L'historique de la contribution des forêts au progrès économique serait incomplète si l'on ne mentionnait pas la corrélation entre les forêts et l'alimentation. L'histoire de presque toutes les nations montre que dans les premiers âges, la nourriture provient presque entièrement des forêts par le pacage, la chasse, la pêche, la récolte du miel, des fruits, des champignons et d'autres produits multiples. Cette situation est encore vraie pour beaucoup d'autres pays d'Orient. Toutefois, les techniques modernes ont permis de mettre au point différents moyens de convertir le bois lui-même en divers types de fourrage et de matières alimentaires.
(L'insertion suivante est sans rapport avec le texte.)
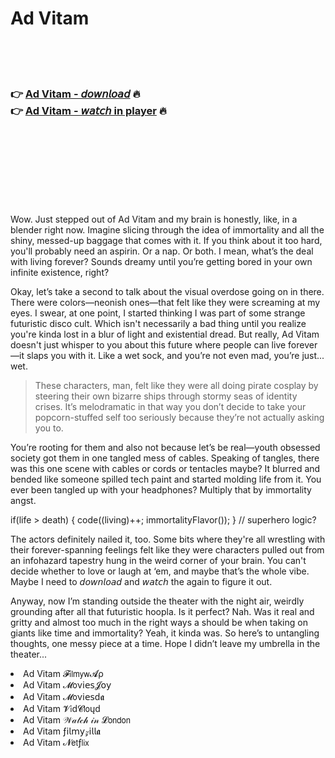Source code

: <h1>Ad Vitam</h1>

<br><br><br>

<h3>👉 <a href="https://Todds-tuirigungcor1975.github.io/apufqrvtzd/">Ad Vitam - 𝘥𝘰𝘸𝘯𝘭𝘰𝘢𝘥</a> 🔥<br>
👉 <a href="https://Todds-tuirigungcor1975.github.io/apufqrvtzd/">Ad Vitam - 𝘸𝘢𝘵𝘤𝘩 in player</a> 🔥
</h3>



<br><br><br><br><br><br><br>


Wow. Just stepped out of Ad Vitam and my brain is honestly, like, in a blender right now. Imagine slicing through the idea of immortality and all the shiny, messed-up baggage that comes with it. If you think about it too hard, you'll probably need an aspirin. Or a nap. Or both. I mean, what’s the deal with living forever? Sounds dreamy until you’re getting bored in your own infinite existence, right?

Okay, let’s take a second to talk about the visual overdose going on in there. There were colors—neonish ones—that felt like they were screaming at my eyes. I swear, at one point, I started thinking I was part of some strange futuristic disco cult. Which isn't necessarily a bad thing until you realize you're kinda lost in a blur of light and existential dread. But really, Ad Vitam doesn't just whisper to you about this future where people can live forever—it slaps you with it. Like a wet sock, and you’re not even mad, you’re just... wet.

> These characters, man, felt like they were all doing pirate cosplay by steering their own bizarre ships through stormy seas of identity crises. It’s melodramatic in that way you don’t decide to take your popcorn-stuffed self too seriously because they’re not actually asking you to. 

You’re rooting for them and also not because let’s be real—youth obsessed society got them in one tangled mess of cables. Speaking of tangles, there was this one scene with cables or cords or tentacles maybe? It blurred and bended like someone spilled tech paint and started molding life from it. You ever been tangled up with your headphones? Multiply that by immortality angst.

if(life > death) { code((living)++; immortalityFlavor()); } // superhero logic?

The actors definitely nailed it, too. Some bits where they're all wrestling with their forever-spanning feelings felt like they were characters pulled out from an infohazard tapestry hung in the weird corner of your brain. You can't decide whether to love or laugh at ‘em, and maybe that’s the whole vibe. Maybe I need to 𝘥𝘰𝘸𝘯𝘭𝘰𝘢𝘥 and 𝘸𝘢𝘵𝘤𝘩 the   again to figure it out.

Anyway, now I’m standing outside the theater with the night air, weirdly grounding after all that futuristic hoopla. Is it perfect? Nah. Was it real and gritty and almost too much in the right ways a   should be when taking on giants like time and immortality? Yeah, it kinda was. So here’s to untangling thoughts, one messy piece at a time. Hope I didn’t leave my umbrella in the theater...

<li>Ad Vitam 𝓕𝗂𝗅𝗆𝗒𝗐𝓐ρ</li>
<li>Ad Vitam 𝓜𝗈ν𝗂𝖾𝗌𝓙𝗈𝗒</li>
<li>Ad Vitam 𝓜𝗈ν𝗂𝖾𝗌ԁ𝖆</li>
<li>Ad Vitam 𝓥𝗂ԁ𝓒𝗅𝗈ųԁ</li>
<li>Ad Vitam 𝒲𝒶𝓉𝒸𝒽 𝒾𝓃 𝓛𝗈𝗇𝖽𝗈𝗇</li>
<li>Ad Vitam ƒ𝗂𝗅𝗆𝗒𝓏𝗂𝗅𝗅𝖆</li>
<li>Ad Vitam 𝓝𝖾𝗍ƒ𝗅𝗂𝗑</li>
La levure de bois séchée contient un pourcentage élevée de protéine (45-50 pour cent) et c'est une excellente source de vitamines du groupe B. Une ration quotidienne de quelques grammes seulement pourrait fortement enrichir l'ensemble de l'alimentation, qui est surtout déficiente en protéines et vitamines. Elle pourrait spécialement être d'un grand secours pour la nourriture des enfants dans les régions où sévit la famine.
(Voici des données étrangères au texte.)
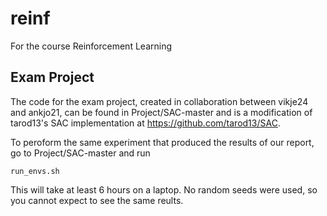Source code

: # reinf
For the course Reinforcement Learning

## Exam Project
The code for the exam project, created in collaboration between vikje24 and ankjo21, can be found in Project/SAC-master and is a modification of tarod13's SAC implementation at https://github.com/tarod13/SAC.

To peroform the same experiment that produced the results of our report, go to Project/SAC-master and run

    run_envs.sh

This will take at least 6 hours on a laptop. No random seeds were used, so you cannot expect to see the same reults.


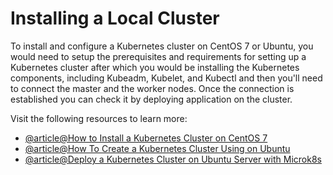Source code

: # Installing a Local Cluster

To install and configure a Kubernetes cluster on CentOS 7 or Ubuntu, you would need to setup the prerequisites and requirements for setting up a Kubernetes cluster after which you would be installing the Kubernetes components, including Kubeadm, Kubelet, and Kubectl and then you'll need to connect the master and the worker nodes. Once the connection is established you can check it by deploying application on the cluster.

Visit the following resources to learn more:

- [@article@How to Install a Kubernetes Cluster on CentOS 7](https://www.tecmint.com/install-kubernetes-cluster-on-centos-7/)
- [@article@How To Create a Kubernetes Cluster Using on Ubuntu](https://www.digitalocean.com/community/tutorials/how-to-create-a-kubernetes-cluster-using-kubeadm-on-ubuntu-20-04)
- [@article@Deploy a Kubernetes Cluster on Ubuntu Server with Microk8s](https://thenewstack.io/deploy-a-kubernetes-cluster-on-ubuntu-server-with-microk8s/)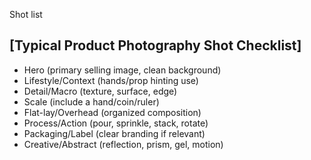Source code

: 
Shot list
## [Typical Product Photography Shot Checklist]

- Hero (primary selling image, clean background)
- Lifestyle/Context (hands/prop hinting use)
- Detail/Macro (texture, surface, edge)
- Scale (include a hand/coin/ruler)
- Flat-lay/Overhead (organized composition)
- Process/Action (pour, sprinkle, stack, rotate)
- Packaging/Label (clear branding if relevant)
- Creative/Abstract (reflection, prism, gel, motion)
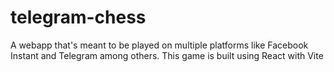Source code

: # telegram-chess
A webapp that's meant to be played on multiple platforms like Facebook Instant and Telegram among others.
This game is built using React with Vite
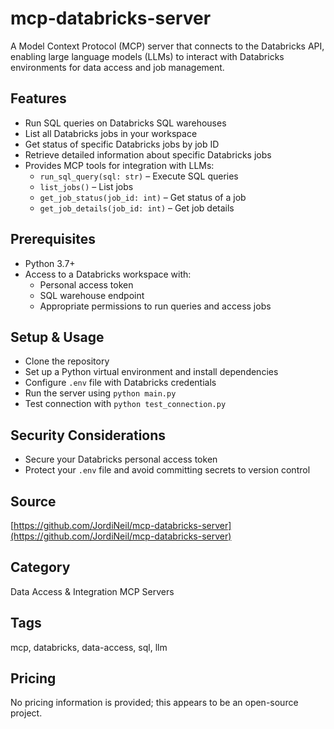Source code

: # mcp-databricks-server

A Model Context Protocol (MCP) server that connects to the Databricks API, enabling large language models (LLMs) to interact with Databricks environments for data access and job management.

## Features
- Run SQL queries on Databricks SQL warehouses
- List all Databricks jobs in your workspace
- Get status of specific Databricks jobs by job ID
- Retrieve detailed information about specific Databricks jobs
- Provides MCP tools for integration with LLMs:
  - `run_sql_query(sql: str)` – Execute SQL queries
  - `list_jobs()` – List jobs
  - `get_job_status(job_id: int)` – Get status of a job
  - `get_job_details(job_id: int)` – Get job details

## Prerequisites
- Python 3.7+
- Access to a Databricks workspace with:
  - Personal access token
  - SQL warehouse endpoint
  - Appropriate permissions to run queries and access jobs

## Setup & Usage
- Clone the repository
- Set up a Python virtual environment and install dependencies
- Configure `.env` file with Databricks credentials
- Run the server using `python main.py`
- Test connection with `python test_connection.py`

## Security Considerations
- Secure your Databricks personal access token
- Protect your `.env` file and avoid committing secrets to version control

## Source
[https://github.com/JordiNeil/mcp-databricks-server](https://github.com/JordiNeil/mcp-databricks-server)

## Category
Data Access & Integration MCP Servers

## Tags
mcp, databricks, data-access, sql, llm

## Pricing
No pricing information is provided; this appears to be an open-source project.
Toutefois, ses principaux inconvénients ont, jusqu'à présent, été son goût prononcé et son prix de revient. Si l'on arrive à fabriquer une levure sans goût et à réduire son prix de revient, on pourra produire la levure de bois et la mettre en réserve pour les cas d'urgence.

Un groupe d'études pour l'alcool énergétique, réuni à Lucknow (Inde) en coopération avec la FAO, a étudié, parmi d'autres projets, la saccharification du bois. Les résultats de cette réunion peuvent aider à mettre au point la technique qui pourrait, un jour, devenir d'un grand intérêt pratique pour l'approvisionnement en protéines et en vitamines des régions du globe en proie à la famine.